Mais attendu qu’après avoir relevé que les marques « Le MOCI Moniteur du Commerce International » et « Commerce International, l’actualité du commerce et de l’Industrie dans le monde » comportent toutes deux les termes « commerce international » , l’arrêt retient que ces termes ne sont pas distinctifs mais banals et ne peuvent être protégés indépendamment des autres éléments de la marque, qu’il retient encore qu’ils sont aussi des éléments essentiels et dominants de la marque déposée par la société S….alors que ni le terme « MOCI » ni le terme « moniteur » n’ont de sens en eux-mêmes ni d’utilité pour cette société qui utilise les termes  » Commerce International » depuis de nombreuses années ; qu’il retient enfin que la société S……utilise depuis 1972 les lettres bâton blanches dans un cartouche rouge, ce qui n’est que partiellement le cas pour le magazine édité par la société A…..qui comporte le mot commerce en noir et la mention nettement visible en français et en anglais « l’actualité des chambres de commerce et d’industrie dans le monde » ;

Procès en contrefaçon de marque : le caractère générique du signe déposé peut-il être invoqué par l’avocat pour apprécier la contrefaçon ?

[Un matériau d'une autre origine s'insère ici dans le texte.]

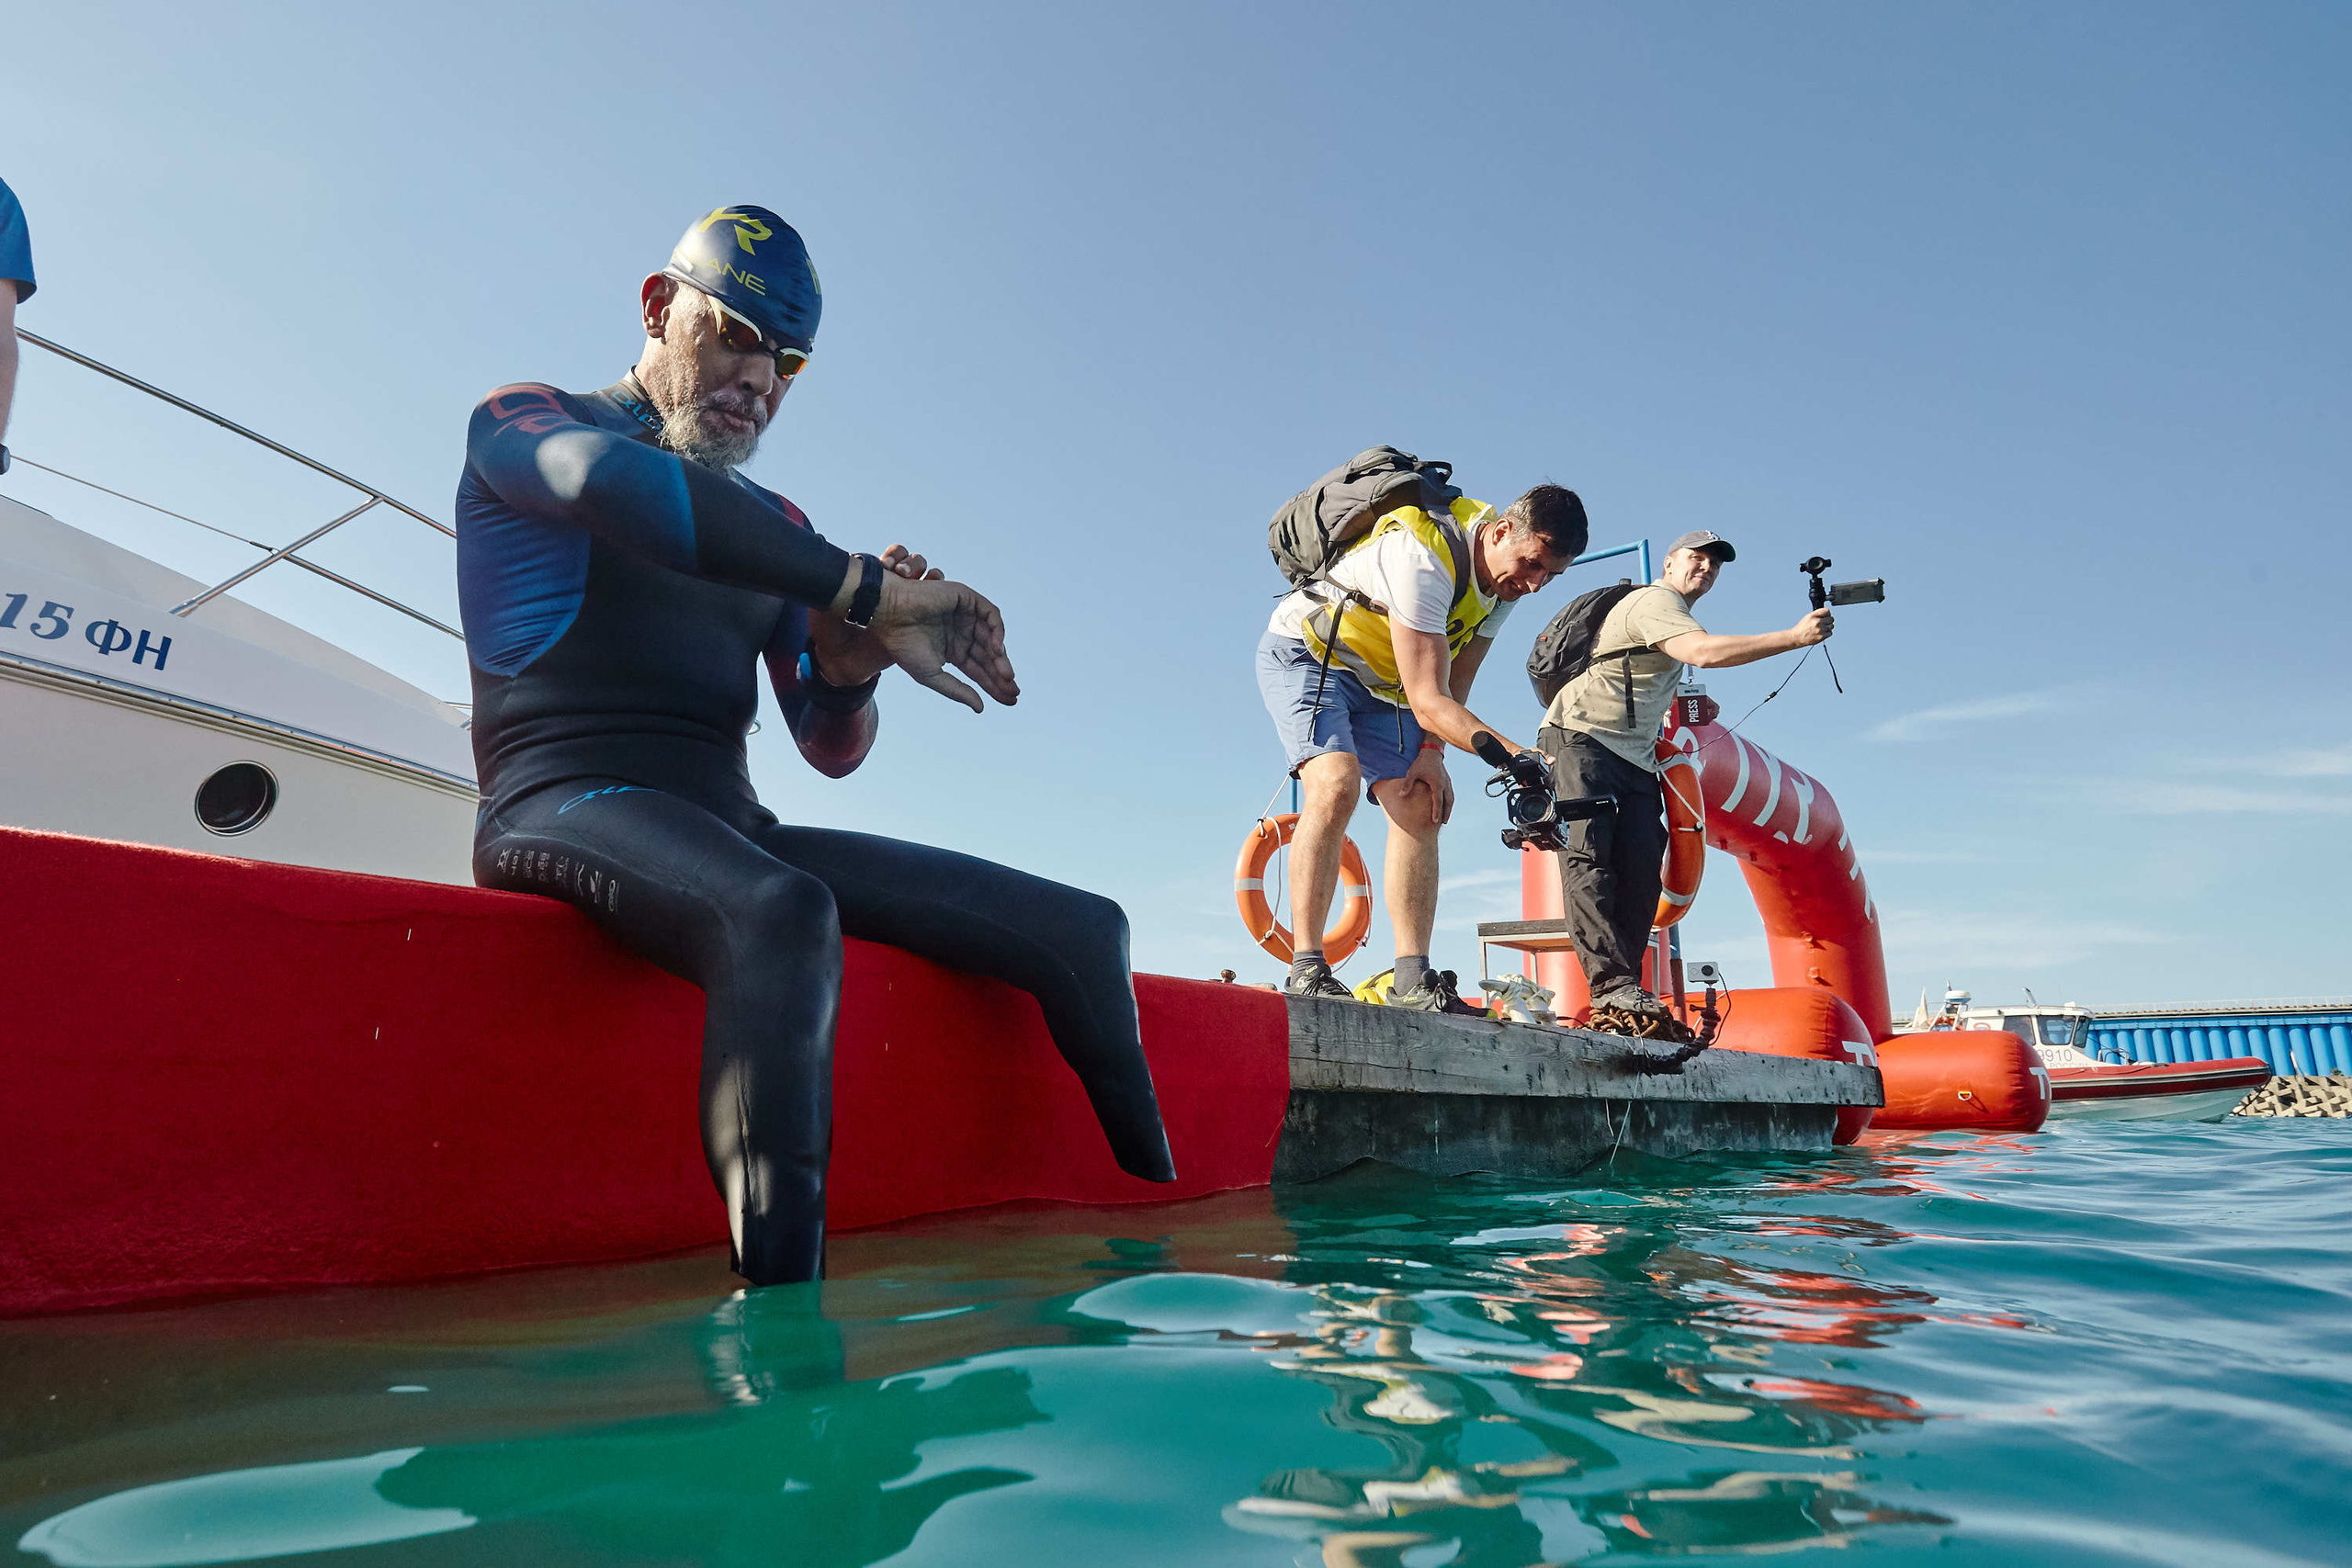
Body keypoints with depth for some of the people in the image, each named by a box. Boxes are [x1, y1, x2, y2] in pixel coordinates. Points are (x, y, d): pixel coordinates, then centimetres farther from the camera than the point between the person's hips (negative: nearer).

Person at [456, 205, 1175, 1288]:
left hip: (731, 828, 6)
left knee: (1080, 928, -4)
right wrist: (870, 591, -24)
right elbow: (631, 491, -21)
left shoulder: (776, 527, 22)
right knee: (783, 915, -42)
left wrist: (849, 659, -7)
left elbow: (832, 751, 16)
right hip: (566, 802, -6)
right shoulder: (519, 423, 7)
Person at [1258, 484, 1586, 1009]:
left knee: (1419, 808, -7)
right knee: (1336, 784, -29)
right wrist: (1517, 757, -43)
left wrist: (1431, 751, -10)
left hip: (1380, 683, 8)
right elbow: (1428, 700, -35)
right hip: (1304, 653, -8)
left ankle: (1412, 980, -7)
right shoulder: (1424, 556, -34)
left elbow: (1455, 682, 3)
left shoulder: (1505, 577, -7)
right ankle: (1306, 967, -25)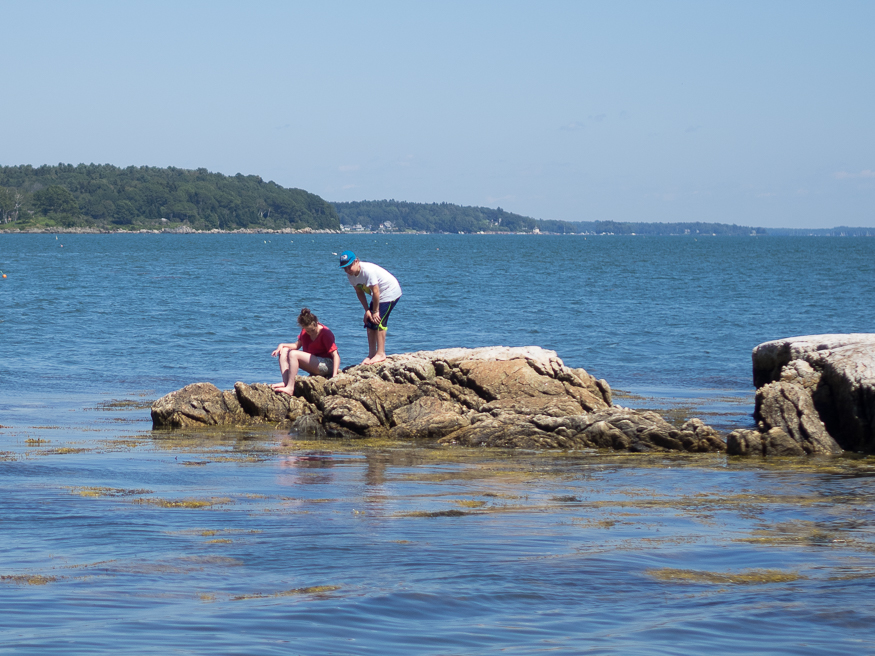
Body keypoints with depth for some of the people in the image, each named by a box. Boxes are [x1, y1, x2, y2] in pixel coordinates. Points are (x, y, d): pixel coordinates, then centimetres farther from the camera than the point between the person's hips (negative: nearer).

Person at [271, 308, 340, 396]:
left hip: (326, 364, -9)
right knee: (284, 351, -2)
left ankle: (290, 388, -31)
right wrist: (282, 345, -5)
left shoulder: (325, 334, -17)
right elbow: (297, 345, 14)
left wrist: (334, 376, -33)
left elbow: (335, 355, -22)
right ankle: (285, 383, -17)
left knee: (293, 354, -26)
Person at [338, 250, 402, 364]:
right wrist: (367, 310, -6)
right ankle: (372, 354, 9)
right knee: (369, 323, 5)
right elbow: (359, 292, 2)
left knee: (378, 322, -16)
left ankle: (381, 354, -13)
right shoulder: (350, 275, -8)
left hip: (390, 292, -9)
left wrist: (375, 311, -21)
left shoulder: (368, 271, -33)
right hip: (380, 295, 9)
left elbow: (376, 292, -28)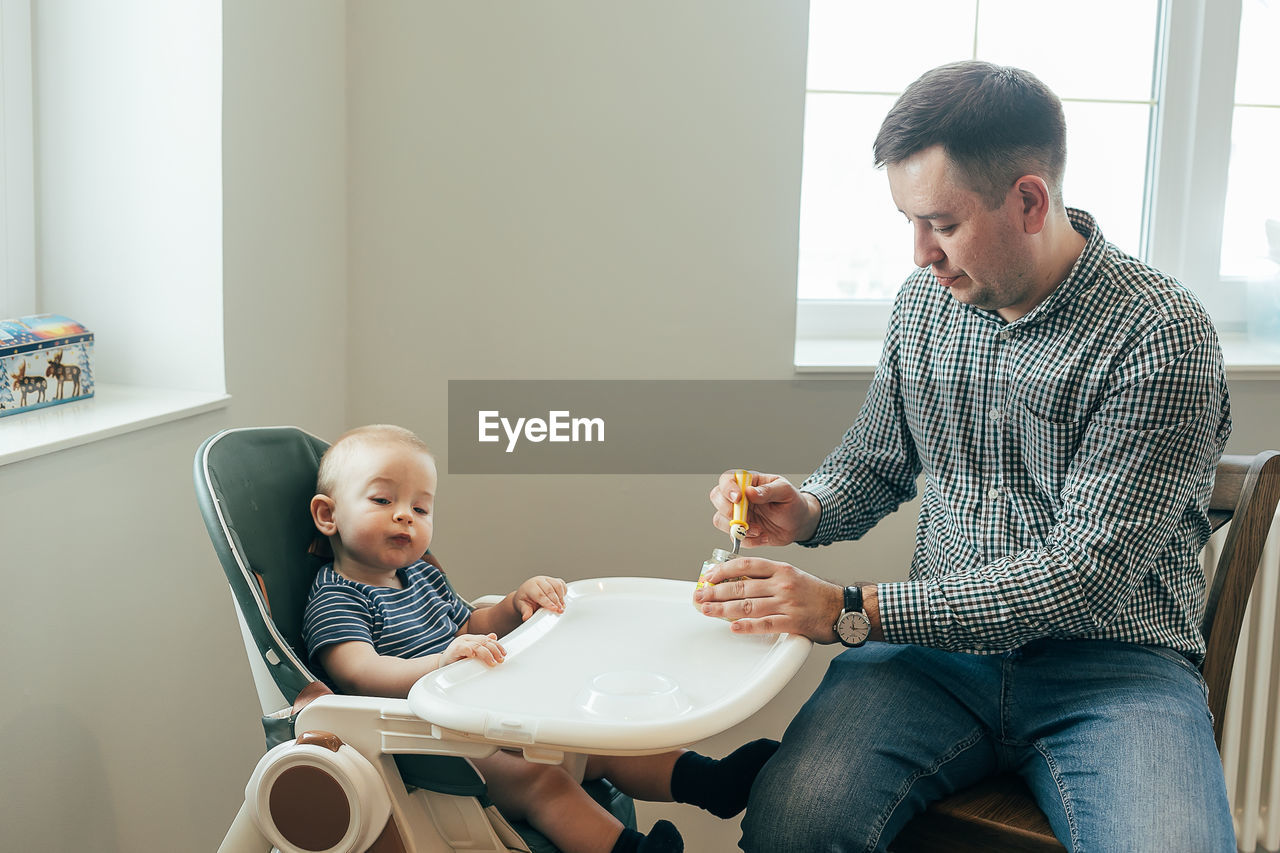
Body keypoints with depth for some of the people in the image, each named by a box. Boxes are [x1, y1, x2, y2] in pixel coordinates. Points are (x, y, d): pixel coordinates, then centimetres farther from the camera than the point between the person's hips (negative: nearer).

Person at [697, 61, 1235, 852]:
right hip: (943, 642, 3)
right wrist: (806, 510, -4)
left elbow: (1090, 574, -18)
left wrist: (847, 610, -21)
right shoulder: (924, 301, 7)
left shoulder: (1163, 335, -12)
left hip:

L’arrêt de la Cour de Cassation du 13 décembre 2011 [ ici ] se prononce sur le caractère générique du signe lors de l’action en contrefaçon et non lors de son dépôt à titre de marque.

A se reporter à cet arrêt, la marque Liberfree Troussepinette déposée pour « des produits de la classe 33 correspondant aux boissons alcooliques (à l’exception des bières), cidres, digestifs (alcools et liqueurs), vins, spiritueux, extraits ou essences alcooliques » a été enregistrée le 29 janvier 1988.

Début 2008, une société utilise pour son apéritif le terme La Troussepinette.

Le titulaire de la marque engage une action en contrefaçon,  « pour reproduction à l’identique » , nous précise l’arrêt.

La Cour d’appel condamne pour contrefaçon de marque.

Pourvoi en cassation de la société condamnée.

La Cour de Cassation casse la décision de la Cour d’appel.

Voyons le motif de la cassation.

Devant la Cour d’appel, la société poursuivie a prétendu que le terme Troussepinette était générique. Mais la Cour d’appel n’a pas tenu compte des éléments de preuve aux motifs « qu’ils seraient postérieurs au dépôt de la marque « Liberfree Troussepinette«  » ;

D’où la cassation : « Attendu qu’en statuant ainsi, alors que le caractère générique d’un signe s’apprécie lorsqu’il est opposé à une action en contrefaçon à la date à laquelle a commencé l’usage prétendument contrefaisant, la cour d’appel a violé les textes susvisés« .

Le caractère générique du signe s’il est établi à la date du dépôt conduit à son annulation. Cet arrêt enseigne que le caractère générique du signe est également à apprécier au moment de l’action en contrefaçon.

A noter que cet arrêt du 13 décembre s’est prononcé au regard des seuls articles relatifs à la contrefaçon, L. 713-2 et L. 713-3 du code de la propriété intellectuelle, et non de ceux qui prévoient la dégénérescence du signe déposé à titre de marque.